October 21, 2024
Today is my birthday but I don’t feel much like celebrating, so instead, I’ve been sitting here in quiet contemplation. I’m thinking about my life, thinking about John. Thinking about losing him and thinking about the promises I made as I stood at his casket looking down on him for the last time.
I said, “I love you son. I promise to find purpose in this pain and will forever say your name. Your death is not in vain.”
I kept thinking “I promise to find purpose in this pain and your death is not in vain” over and over again.
This pain is deep. What kind of purpose could I possibly get from this?
I picked up the folder containing all the materials related to John’s death and pulled out the packet from the prosecutor’s office, which included information about support groups. I noticed the name of the first support group, “Parents of Murdered Children,” which I had attended last month. A wave of embarrassment washed over me as I recalled how I had abruptly left that meeting, bolting out like a cannonball and bursting into tears.
That was my first and last meeting.
I sighed and thought “I wasn’t ready then so what makes me think I’m ready now?”
But the next group under Homicide jumped out at me;
Mothers of Murdered Columbus Children
Hmmmmm, dare I try this again?
There was a website listed so I decided to pay it a visit.
When the site fully loaded, I saw five beautiful women dressed in… fatigues!
I instantly got chills.
John always wore fatigues and that’s what we chose to bury him in.
Chills
I then read the mission for this organization
“Mothers of Murdered Columbus Children is a non-profit organization focused on Light and Love. Our community is made up of mothers who’ve lost a child to violence and our supporters. We use our voice to impact the community to end the violence and reimagine the safety of our city.”
I immediately began to cry. I don’t know why but this statement touched the core of my soul. All I could do was cry.
I was on that website for several hours reading every single word and looking at every single picture.
These women were dressed in bright orange shirts with angel wings on them and fatigue pants, hats, jackets and some had on combat boots.
I came to realize that MOMCC isn’t exactly a support group per se. While it’s definitely a group of mothers who support one another, this group is based on activism.Their mission is driven by the power of prayer. They aim to end violence in our city and support the families affected by it. Their goal is to unite and focus on collaborative actions centered on crime prevention.

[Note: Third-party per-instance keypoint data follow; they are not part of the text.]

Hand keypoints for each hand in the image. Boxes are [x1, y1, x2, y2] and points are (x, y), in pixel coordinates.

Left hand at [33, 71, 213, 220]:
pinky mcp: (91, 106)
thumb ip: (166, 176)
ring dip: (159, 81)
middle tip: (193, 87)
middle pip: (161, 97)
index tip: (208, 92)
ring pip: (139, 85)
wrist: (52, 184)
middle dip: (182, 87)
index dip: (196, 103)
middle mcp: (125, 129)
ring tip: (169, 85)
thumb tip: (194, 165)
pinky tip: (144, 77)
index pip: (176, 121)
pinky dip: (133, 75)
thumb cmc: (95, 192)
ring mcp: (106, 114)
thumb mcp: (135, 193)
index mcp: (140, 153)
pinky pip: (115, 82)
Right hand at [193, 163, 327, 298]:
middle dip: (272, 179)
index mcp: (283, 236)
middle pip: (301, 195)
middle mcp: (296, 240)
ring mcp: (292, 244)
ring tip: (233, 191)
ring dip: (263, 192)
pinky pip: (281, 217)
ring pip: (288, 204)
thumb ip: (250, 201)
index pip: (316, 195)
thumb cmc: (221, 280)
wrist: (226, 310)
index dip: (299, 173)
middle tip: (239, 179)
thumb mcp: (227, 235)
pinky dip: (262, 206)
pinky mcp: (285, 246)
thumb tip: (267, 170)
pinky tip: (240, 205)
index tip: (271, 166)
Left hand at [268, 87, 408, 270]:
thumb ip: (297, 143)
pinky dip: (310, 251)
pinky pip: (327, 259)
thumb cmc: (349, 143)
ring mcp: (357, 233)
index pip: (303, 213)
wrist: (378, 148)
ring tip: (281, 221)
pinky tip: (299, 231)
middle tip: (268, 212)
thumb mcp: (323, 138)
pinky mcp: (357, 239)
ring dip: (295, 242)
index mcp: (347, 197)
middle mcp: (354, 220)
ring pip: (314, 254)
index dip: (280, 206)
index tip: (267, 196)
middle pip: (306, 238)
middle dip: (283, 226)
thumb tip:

They are warriors fighting against violence on behalf of children that have died from violence.
If you’re just beginning in your grief journey, they will connect you to support groups that specialize in grief and when you’re ready for battle, come join them!
I’m still in the early stage of my grief but I’m driven to eventually turn my pain into purpose. I made a promise to John, and I will fulfill it.
This could be the organization for me.
So, instead of jumping in feet first and attending their events, I have decided to stick my toes in the water by joining their private Facebook group, take it slow, connect with them and see how it goes.
If it’s right for me, John will let me know.